Segment Start: Materials provided

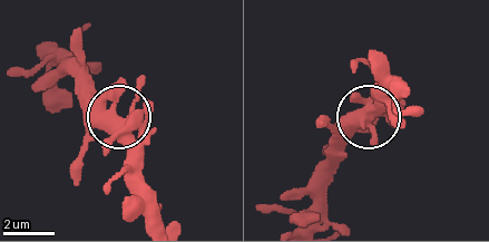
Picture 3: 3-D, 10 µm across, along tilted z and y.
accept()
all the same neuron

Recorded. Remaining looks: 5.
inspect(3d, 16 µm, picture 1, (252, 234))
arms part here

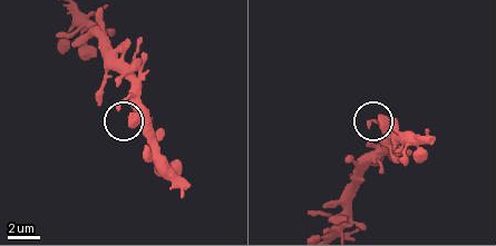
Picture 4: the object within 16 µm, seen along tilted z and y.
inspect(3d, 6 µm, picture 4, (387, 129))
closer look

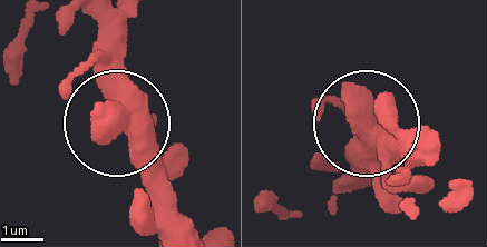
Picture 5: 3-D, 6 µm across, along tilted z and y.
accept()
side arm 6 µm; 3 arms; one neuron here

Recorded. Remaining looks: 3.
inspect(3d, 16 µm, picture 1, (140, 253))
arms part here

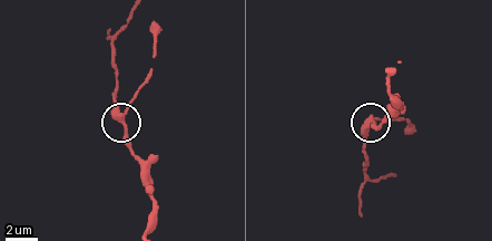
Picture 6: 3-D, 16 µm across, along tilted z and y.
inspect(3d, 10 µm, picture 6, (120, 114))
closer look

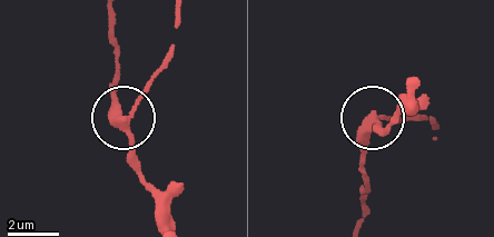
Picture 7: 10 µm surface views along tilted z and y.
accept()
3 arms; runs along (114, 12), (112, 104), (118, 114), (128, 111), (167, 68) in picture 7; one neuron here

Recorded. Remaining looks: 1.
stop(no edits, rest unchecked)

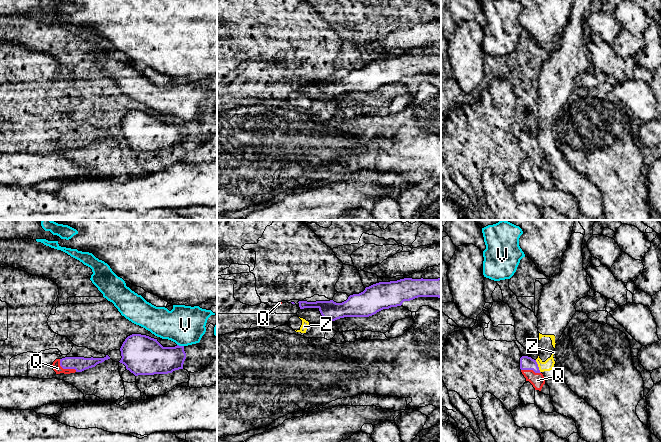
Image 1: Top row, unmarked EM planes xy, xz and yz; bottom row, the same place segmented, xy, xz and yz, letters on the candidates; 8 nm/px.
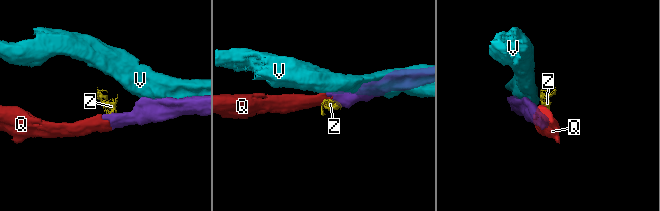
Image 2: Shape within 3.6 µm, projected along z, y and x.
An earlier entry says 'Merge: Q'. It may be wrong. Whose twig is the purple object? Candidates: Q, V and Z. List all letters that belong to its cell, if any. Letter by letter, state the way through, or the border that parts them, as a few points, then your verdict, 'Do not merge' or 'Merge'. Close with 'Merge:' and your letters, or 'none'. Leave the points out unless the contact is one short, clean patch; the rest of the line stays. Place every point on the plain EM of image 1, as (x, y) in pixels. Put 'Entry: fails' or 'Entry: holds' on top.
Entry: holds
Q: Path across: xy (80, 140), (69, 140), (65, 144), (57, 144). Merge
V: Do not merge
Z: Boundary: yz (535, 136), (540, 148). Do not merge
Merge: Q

Segment End: Materials provided

- [Exercise] No picture belongs in the answer; the rest of the records must be repeated exactly.

- [Result of the exercise]
Picture 3: 3-D, 10 µm across, along tilted z and y.
accept()
all the same neuron

Recorded. Remaining looks: 5.
inspect(3d, 16 µm, picture 1, (252, 234))
arms part here

Picture 4: the object within 16 µm, seen along tilted z and y.
inspect(3d, 6 µm, picture 4, (387, 129))
closer look

Picture 5: 3-D, 6 µm across, along tilted z and y.
accept()
side arm 6 µm; 3 arms; one neuron here

Recorded. Remaining looks: 3.
inspect(3d, 16 µm, picture 1, (140, 253))
arms part here

Picture 6: 3-D, 16 µm across, along tilted z and y.
inspect(3d, 10 µm, picture 6, (120, 114))
closer look

Picture 7: 10 µm surface views along tilted z and y.
accept()
3 arms; runs along (114, 12), (112, 104), (118, 114), (128, 111), (167, 68) in picture 7; one neuron here

Recorded. Remaining looks: 1.
stop(no edits, rest unchecked)

Image 1: Top row, unmarked EM planes xy, xz and yz; bottom row, the same place segmented, xy, xz and yz, letters on the candidates; 8 nm/px.
Image 2: Shape within 3.6 µm, projected along z, y and x.
An earlier entry says 'Merge: Q'. It may be wrong. Whose twig is the purple object? Candidates: Q, V and Z. List all letters that belong to its cell, if any. Letter by letter, state the way through, or the border that parts them, as a few points, then your verdict, 'Do not merge' or 'Merge'. Close with 'Merge:' and your letters, or 'none'. Leave the points out unless the contact is one short, clean patch; the rest of the line stays. Place every point on the plain EM of image 1, as (x, y) in pixels. Put 'Entry: fails' or 'Entry: holds' on top.
Entry: holds
Q: Path across: xy (80, 140), (69, 140), (65, 144), (57, 144). Merge
V: Do not merge
Z: Boundary: yz (535, 136), (540, 148). Do not merge
Merge: Q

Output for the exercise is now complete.